- Church: Catholic Church
- Diocese: Diocese of Villa de la Concepción del Río Cuarto
- Appointed: 4 November 2014
- Predecessor: Eduardo Eliseo Martín
- Previous post: Bishop of Añatuya (2004-2014)

Orders
- Ordination: 28 June 1980
- Consecration: 8 May 2004 by Jorge Mario Bergoglio

Personal details
- Born: 27 May 1955 (age 70) Mar del Plata, Buenos Aires Province, Argentina
- Coat of arms: Adolfo Armando Uriona's coat of arms

= Adolfo Armando Uriona =

Roman Catholic Church prelate

Adolfo Armando Uriona F.D.P. (born 27 May 1955) is a prelate of the Roman Catholic Church. He served as bishop of Añatuya from 2004 to 2014.

== Life ==
Born in Mar del Plata, Uriona became a member of the Sons of Divine Providence on 8 March 1979. He was ordained to the priesthood on 28 June 1980.

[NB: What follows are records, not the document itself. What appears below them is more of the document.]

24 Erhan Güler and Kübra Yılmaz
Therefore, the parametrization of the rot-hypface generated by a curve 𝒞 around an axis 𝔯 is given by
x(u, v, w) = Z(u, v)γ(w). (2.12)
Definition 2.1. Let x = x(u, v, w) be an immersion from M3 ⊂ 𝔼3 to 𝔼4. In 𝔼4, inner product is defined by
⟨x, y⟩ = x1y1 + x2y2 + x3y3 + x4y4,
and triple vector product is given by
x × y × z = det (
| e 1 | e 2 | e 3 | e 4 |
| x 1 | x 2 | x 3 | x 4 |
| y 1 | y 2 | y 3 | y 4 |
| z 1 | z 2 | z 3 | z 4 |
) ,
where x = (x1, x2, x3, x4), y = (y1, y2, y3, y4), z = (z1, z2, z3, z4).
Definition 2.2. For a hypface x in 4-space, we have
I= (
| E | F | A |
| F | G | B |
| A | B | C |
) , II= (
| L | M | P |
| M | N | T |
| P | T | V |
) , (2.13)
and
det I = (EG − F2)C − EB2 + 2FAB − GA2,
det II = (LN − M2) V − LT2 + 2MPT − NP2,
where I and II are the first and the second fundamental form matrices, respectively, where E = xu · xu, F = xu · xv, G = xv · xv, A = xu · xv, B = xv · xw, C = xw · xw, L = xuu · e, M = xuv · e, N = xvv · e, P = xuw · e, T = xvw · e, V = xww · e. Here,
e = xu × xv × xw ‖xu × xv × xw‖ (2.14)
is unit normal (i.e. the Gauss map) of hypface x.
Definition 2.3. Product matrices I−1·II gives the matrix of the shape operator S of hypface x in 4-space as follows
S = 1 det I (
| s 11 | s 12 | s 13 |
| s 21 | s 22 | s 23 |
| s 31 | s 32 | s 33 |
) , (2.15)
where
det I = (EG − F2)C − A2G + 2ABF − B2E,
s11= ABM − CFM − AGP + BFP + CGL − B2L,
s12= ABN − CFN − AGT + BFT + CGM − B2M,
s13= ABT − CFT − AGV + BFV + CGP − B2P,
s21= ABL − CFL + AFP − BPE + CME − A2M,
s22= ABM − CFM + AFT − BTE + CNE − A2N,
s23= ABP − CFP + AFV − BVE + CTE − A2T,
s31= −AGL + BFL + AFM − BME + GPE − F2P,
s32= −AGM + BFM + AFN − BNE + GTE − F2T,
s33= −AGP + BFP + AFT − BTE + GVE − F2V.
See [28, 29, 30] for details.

On 4 March 2004, he was appointed bishop of Añatuya. Uriona received his episcopal consecration on the following 8 May from Jorge Mario Bergoglio, archbishop of Buenos Aires, the later pope Francis, with bishop of Lomas de Zamora, Agustín Roberto Radrizzani, and bishop of Santa María del Patrocinio en Buenos Aires, Miguel Mykycej, serving as co-consecrators.